После первых двух рюмок Лия Ильинична чуток успокоилась, а Фурман, наоборот, разговорился.
"Второго октября прошлого, девяносто шестого года", - сказал он, - она полетела в Москву на международный конгресс русскоязычного еврейства. Их там целая группа летела. Только она отделилась от группы - кого-то встретила. Так и осталась. Понимаете, Машка и Арье, ну и, конечно, Женька - они все трое зациклены на матери. Обожают - не то слово! Я летал в Москву, пытался уговорить. Встретился с ее фотографом - ну сука! Ему - что она есть рядом, что ее нет! А она смотрит на него глазами влюбленной кошки...
Стены в салоне, где мы пили, были не привычного в Израиле белого цвета, а выкрашены желтой краской, что, с одной стороны, делало помещение более уютным, а с другой - тусклый свет бесплафонной лампочки казался тут еще более тусклым, а стального цвета сигаретный дым еще более густым.
В общем, остался Фурман без детей. Всех, всех вытребовала ты - и Женьку и общих. В Москве их и в школу отдала. В общую. Все. Нет Израиля. И поверишь ли, Леночка, в ту ночь мне стало куда хуже, чем тогда в Москве. Как бы тебе объяснить?
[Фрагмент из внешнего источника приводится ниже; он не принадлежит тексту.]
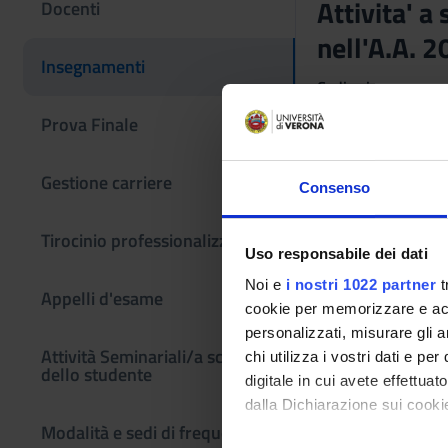
Attivita' a
Docenti
nell'A.A. 
Insegnamenti
Codice insegname
4S001039
Prova Finale
Settore Scientifico
- - -
Gestione carriere
Consenso
Tirocinio professionalizzante
Uso responsabile dei dati
Noi e
i nostri 1022 partner
t
Appelli d'esame
cookie per memorizzare e acce
personalizzati, misurare gli an
Attività Seminariali/a scelta
chi utilizza i vostri dati e pe
dello studente
digitale in cui avete effettua
dalla Dichiarazione sui cookie
Modalità e sedi di frequenza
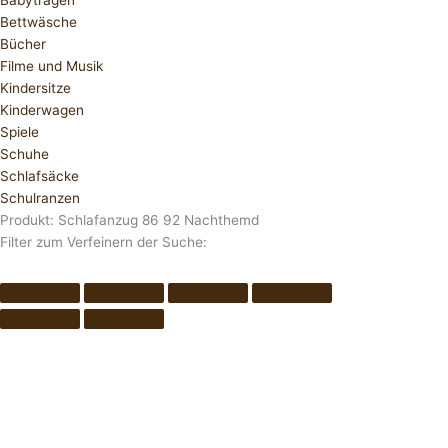
Babytragen
Bettwäsche
Bücher
Filme und Musik
Kindersitze
Kinderwagen
Spiele
Schuhe
Schlafsäcke
Schulranzen
Produkt: Schlafanzug 86 92 Nachthemd
Filter zum Verfeinern der Suche:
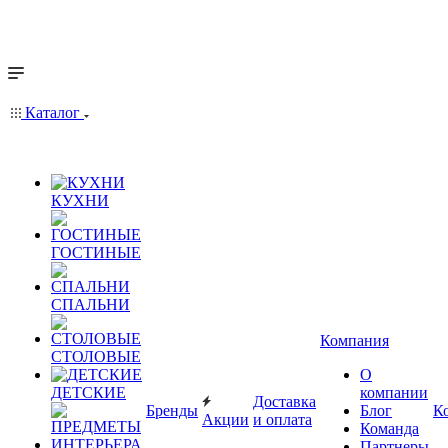
Каталог
КУХНИ
ГОСТИНЫЕ
СПАЛЬНИ
Компания
СТОЛОВЫЕ
О
ДЕТСКИЕ
компании
Доставка
Бренды
Блог
К
Акции
и оплата
Команда
Партнеры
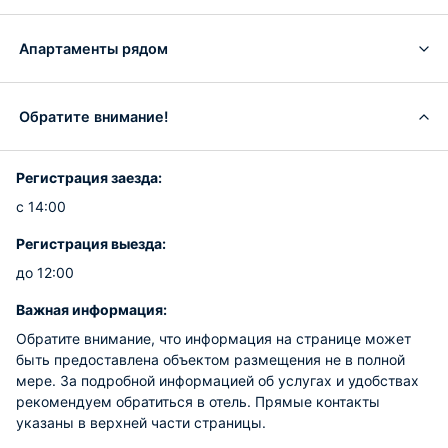
Апартаменты рядом
Обратите внимание!
Регистрация заезда:
с 14:00
Регистрация выезда:
до 12:00
Важная информация:
Обратите внимание, что информация на странице может
быть предоставлена объектом размещения не в полной
мере. За подробной информацией об услугах и удобствах
рекомендуем обратиться в отель. Прямые контакты
указаны в верхней части страницы.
За годы, когда я по сто раз в день в благословениях произносил имя Вс-вышнего, выросло во мне стойкое ощущение, что весь народ наш - одна большая семья. И неважно, что голову этого Фурмана в жизни не увенчивала кипа и Лия Ильинична подает к водке закусь, купленную в олимовском магазине, так что мне остается только бормотать по-шолоховски: "После пятой не закусываю!" Все равно - семья, семья, семья!
Знаешь, когда я впервые в Израиле в автобус сел, посмотрел на лица и подумал, что все вокруг - мы - поверишь, заплакал! В голос заплакал, так что люди на еще не знакомом мне иврите стали спрашивать, что случилось.
Сейчас не плачу, но чувство это никуда не делось, только глубже ушло и стало... тоже глубже.
Семья. И теперь семья эта дала трещину. Женьку, Мирьям, Арье - МОИХ, МОИХ, МОИХ детей увезли в эту чертову Россию. И, возможно, навсегда.
Мне это было еще невыносимей, чем Фурману. И апофеозом - когда Лия Ильинична провела ладонью по моим волосам, посмотрела темными глазами, из которых выкатывались слезы, чтобы утонуть в морщинах и сказала:
"Видишь, как ты удачно поступил, что не женился на ней".
Дым, стальной дым спустился так, что дышать стало совсем невозможно. За столом, уронив голову на руки, всхлипывал во сне пьяный Фурман. На стене ударили старые, привезенные из России, из Москвы часы.
Я пробормотал что-то прощающееся и вышел вон, прочь от стального дыма, еще один глоток которого мог бы оказаться для меня роковым. Я шел и спрашивал, глядя в Небо: "Почему я не женился на ней тогда?! Все было бы по-другому! От меня бы она не ушла! Ведь тогда - вернулась!"
Я даже вспомнил дифирамбы, которые ты когда-то расточала мне, как мужчине, хотя и понимал, что ни к твоему уходу, ни к твоему возвращению эти мои качества ни малейшего отношения не имели.
"Ну, в крайнем случае, - стонал я, - хотя бы детей сохранил - уж от меня бы они к ней не уехали! Женечка! Мирьям! Машенька! Арьюшка!"
Выйдя на улицу я готов был кричать в лица одиноким прохожим: "Катастрофа! Несчастье! Нас стало меньше! У нас отбирают детей!"
Иерусалимские улицы вдруг сменились какими-то странными пустырями. Потом снова пошли улицы, но уже не Иерусалима, а какого-то другого города, невесть как здесь оказавшегося - может, Хедеры, может, Кфар-Сабы. Кварталы длинных плоскокрышных построек - местный аналог московских хрущоб - чередовались с островерхими краснокрышными одноподъездными поджарыми трехэтажками. Сплошной бетон, никакого иерусалимского камня. Но что окончательно выдавало полную неиерусалимскость местности - так это эвкалипт, трепещущими на фонарном ветру, они поднимались, как восклицательные знаки на строчках стиха, переходящего в крик, и ответом им вырастали солнечные бойлеры на плоских крышах пятиэтажек.